Kivrin began taking the girls on little excursions -- around the courtyard, out into the village -- in the hopes that she might run into him, but he was not in the barn or the stable. Gringolet was not there either. Kivrin wondered if he had gone after her attackers in spite of Eliwys's orders, but Rosemund said he was out hunting. "He kills deer for the Christmas feast," Agnes said.

No one seemed to care where she took the little girls or how long they were gone. Lady Eliwys nodded abstractly when Kivrin asked if she might take the little girls to the stable, and Lady Imeyne didn't even tell Agnes to fasten her cloak or wear her mittens. It was as if they had given the children over into Kivrin's care and then forgotten them.

They were very busy with preparations for Christmas. Eliwys had recruited every girl and old woman in the village and set them to baking and cooking. The two pigs were slaughtered, and over half the doves killed and plucked. The courtyard was full of feathers and the smell of baking bread.

In the 1300's Christmas had been a two-week celebration with feasting and games and dancing, but Kivrin was surprised that Eliwys was doing all this under the circumstances. She must be convinced Lord Guillaume would really come for Christmas, as he'd promised.

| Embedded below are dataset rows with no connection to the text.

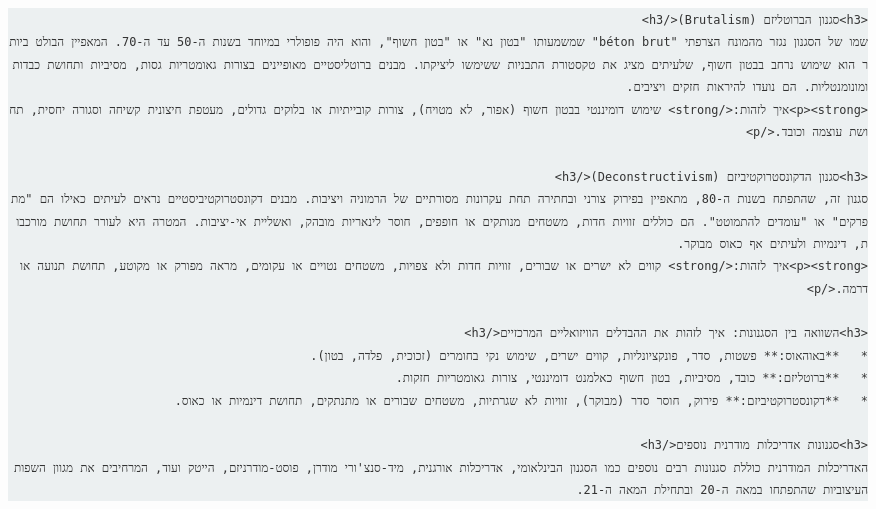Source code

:     <h3>סגנון הברוטליזם (Brutalism)</h3>
    שמו של הסגנון נגזר מהמונח הצרפתי "béton brut" שמשמעותו "בטון נא" או "בטון חשוף", והוא היה פופולרי במיוחד בשנות ה-50 עד ה-70. המאפיין הבולט ביותר הוא שימוש נרחב בבטון חשוף, שלעיתים מציג את טקסטורת התבניות ששימשו ליציקתו. מבנים ברוטליסטיים מאופיינים בצורות גאומטריות גסות, מסיביות ותחושת כבדות ומונומנטליות. הם נועדו להיראות חזקים ויציבים.
    <p><strong>איך לזהות:</strong> שימוש דומיננטי בבטון חשוף (אפור, לא מטויח), צורות קובייתיות או בלוקים גדולים, מעטפת חיצונית קשיחה וסגורה יחסית, תחושת עוצמה וכובד.</p>

    <h3>סגנון הדקונסטרוקטיביזם (Deconstructivism)</h3>
    סגנון זה, שהתפתח בשנות ה-80, מתאפיין בפירוק צורני ובחתירה תחת עקרונות מסורתיים של הרמוניה ויציבות. מבנים דקונסטרוקטיביסטיים נראים לעיתים כאילו הם "מתפרקים" או "עומדים להתמוטט". הם כוללים זוויות חדות, משטחים מנותקים או חופפים, חוסר לינאריות מובהק, ואשליית אי-יציבות. המטרה היא לעורר תחושת מורכבות, דינמיות ולעיתים אף כאוס מבוקר.
    <p><strong>איך לזהות:</strong> קווים לא ישרים או שבורים, זוויות חדות ולא צפויות, משטחים נטויים או עקומים, מראה מפורק או מקוטע, תחושת תנועה או דרמה.</p>

    <h3>השוואה בין הסגנונות: איך לזהות את ההבדלים הוויזואליים המרכזיים</h3>
    *   **באוהאוס:** פשטות, סדר, פונקציונליות, קווים ישרים, שימוש נקי בחומרים (זכוכית, פלדה, בטון).
    *   **ברוטליזם:** כובד, מסיביות, בטון חשוף כאלמנט דומיננטי, צורות גאומטריות חזקות.
    *   **דקונסטרוקטיביזם:** פירוק, חוסר סדר (מבוקר), זוויות לא שגרתיות, משטחים שבורים או מתנתקים, תחושת דינמיות או כאוס.

    <h3>סגנונות אדריכלות מודרנית נוספים</h3>
    האדריכלות המודרנית כוללת סגנונות רבים נוספים כמו הסגנון הבינלאומי, אדריכלות אורגנית, מיד-סנצ'ורי מודרן, פוסט-מודרניזם, הייטק ועוד, המרחיבים את מגוון השפות העיצוביות שהתפתחו במאה ה-20 ובתחילת המאה ה-21.
</div>

<style>
    @import url('https://fonts.googleapis.com/css2?family=Heebo:wght@300;400;700&display=swap');

    :root {
        --primary-color: #3498db; /* A modern blue */
        --secondary-color: #2ecc71; /* Green for correct */
        --danger-color: #e74c3c; /* Red for wrong */
        --neutral-color: #bdc3c7; /* Light grey */
        --text-color: #333;
        --bg-color: #ecf0f1; /* Light background */
        --card-bg-color: #ffffff; /* White card background */
        --border-color: #dcdcdc;
    }

    body {
        font-family: 'Heebo', sans-serif;
        line-height: 1.6;
        color: var(--text-color);
        background-color: var(--bg-color);
        margin: 0;
        padding: 20px;
        direction: rtl;
        text-align: right;
    }

    h1 {
        text-align: center;
        color: var(--primary-color);
        margin-bottom: 20px;
        font-weight: 700;
    }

Imeyne supervised the cleaning of the hall, complaining constantly about the poor conditions and the lack of decent help. This morning she had brought in the steward and another man to take down the heavy tables from the walls and set them on two trestles. She was supervising Maisry and a woman with the patchy white scars of scrofula on her neck while they scrubbed the table with sand and heavy brushes.

"There is no lavendar," she said to Eliwys. "And not enough new rushes for the floor."

"We shall have to make do with what we have then," Eliwys said.

"We have no sugar for the subtlety, either, and no cinnamon. At Courcy they are amply provided. He would welcome us."

Kivrin was putting on Agnes's boots, getting ready to take her out to see her pony in the stable again. She looked up, alarmed.

"It is but a half day's journey," Imeyne said. "Lady Yvolde's chaplain will likely say the mass, and -- "

Kivrin didn't hear the rest of it because Agnes said, "My pony is called Saracen."

"Um," Kivrin murmured, trying to hear the conversation. Christmas was a time when the nobility often went visiting. She should have thought of that before. They took their entire households and stayed for weeks, at least until Epiphany. If they went to Courcy, they might stay until long after the rendezvous.